Saved entries
= = =

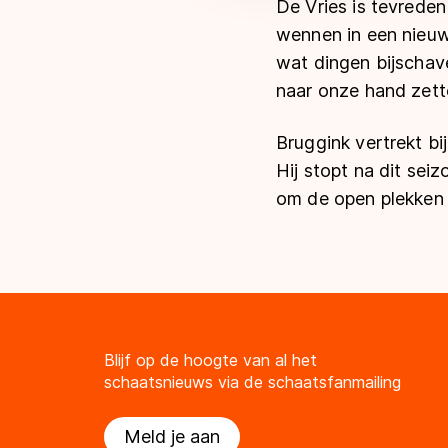
De Vries is tevreden 
wennen in een nieuw
wat dingen bijschav
naar onze hand zette
Bruggink vertrekt bi
Hij stopt na dit se
om de open plekken i
Blijf op de hoogte van al het
schaatsnieuws via de schaatsfanmailing
Meld je aan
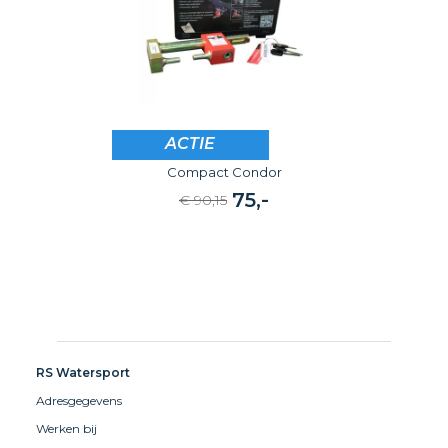
ACTIE
DoubleLock
Compact Condor
75,-
€ 90,15
RS Watersport
Adresgegevens
Werken bij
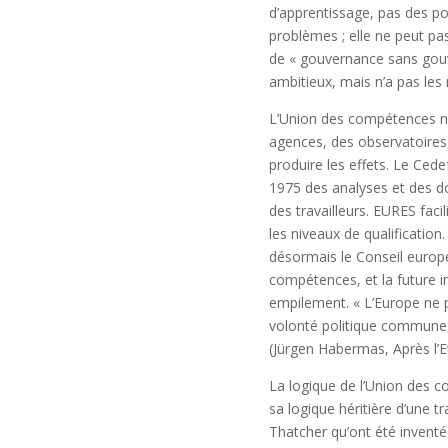
d’apprentissage, pas des pol
problèmes ; elle ne peut pas 
de « gouvernance sans gouve
ambitieux, mais n’a pas les 
L’Union des compétences n’e
agences, des observatoire
produire les effets. Le Ced
1975 des analyses et des d
des travailleurs. EURES faci
les niveaux de qualification
désormais le Conseil europ
compétences, et la future in
empilement. « L’Europe ne pe
volonté politique commune,
(Jürgen Habermas, Après l’E
La logique de l’Union des c
sa logique héritière d’une 
Thatcher qu’ont été inventé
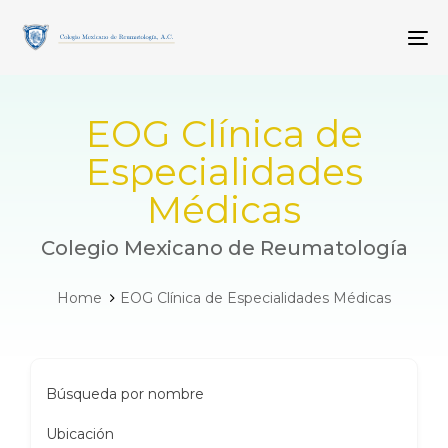
Skip
Skip
links
to
To
primary
navigation
Skip
to
EOG Clínica de
content
Especialidades
Médicas
Colegio Mexicano de Reumatología
Home
EOG Clínica de Especialidades Médicas
Búsqueda por nombre
Ubicación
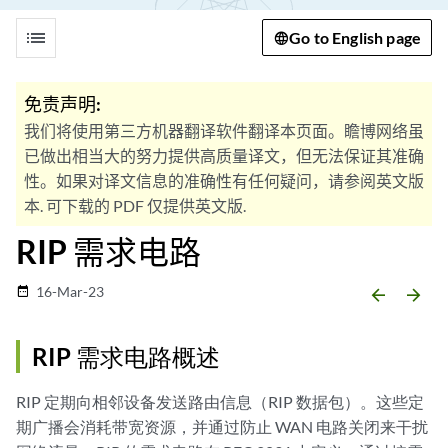
list
Go to English page
免责声明:
我们将使用第三方机器翻译软件翻译本页面。瞻博网络虽
已做出相当大的努力提供高质量译文，但无法保证其准确
性。如果对译文信息的准确性有任何疑问，请参阅英文版
本. 可下载的 PDF 仅提供英文版.
RIP 需求电路
16-Mar-23
date_range
arrow_backward
arrow_forward
RIP 需求电路概述
RIP 定期向相邻设备发送路由信息（RIP 数据包）。这些定
期广播会消耗带宽资源，并通过防止 WAN 电路关闭来干扰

= = =

EXERCISE BRIEF -
Retype the data above in full, exactly as it stands, and skip any image.

TASK RESPONSE -
De Vries is tevreden 
wennen in een nieuw
wat dingen bijschav
naar onze hand zette
Bruggink vertrekt bi
Hij stopt na dit se
om de open plekken i
Blijf op de hoogte van al het
schaatsnieuws via de schaatsfanmailing
Meld je aan
ACTIE
DoubleLock
Compact Condor
75,-
€ 90,15
RS Watersport
Adresgegevens
Werken bij
d’apprentissage, pas des pol
problèmes ; elle ne peut pas 
de « gouvernance sans gouve
ambitieux, mais n’a pas les 
L’Union des compétences n’e
agences, des observatoire
produire les effets. Le Ced
1975 des analyses et des d
des travailleurs. EURES faci
les niveaux de qualification
désormais le Conseil europ
compétences, et la future in
empilement. « L’Europe ne pe
volonté politique commune,
(Jürgen Habermas, Après l’E
La logique de l’Union des c
sa logique héritière d’une 
Thatcher qu’ont été inventé
Skip
Skip
links
to
To
primary
navigation
Skip
to
EOG Clínica de
content
Especialidades
Médicas
Colegio Mexicano de Reumatología
Home
EOG Clínica de Especialidades Médicas
Búsqueda por nombre
Ubicación
list
Go to English page
免责声明:
我们将使用第三方机器翻译软件翻译本页面。瞻博网络虽
已做出相当大的努力提供高质量译文，但无法保证其准确
性。如果对译文信息的准确性有任何疑问，请参阅英文版
本. 可下载的 PDF 仅提供英文版.
RIP 需求电路
16-Mar-23
date_range
arrow_backward
arrow_forward
RIP 需求电路概述
RIP 定期向相邻设备发送路由信息（RIP 数据包）。这些定
期广播会消耗带宽资源，并通过防止 WAN 电路关闭来干扰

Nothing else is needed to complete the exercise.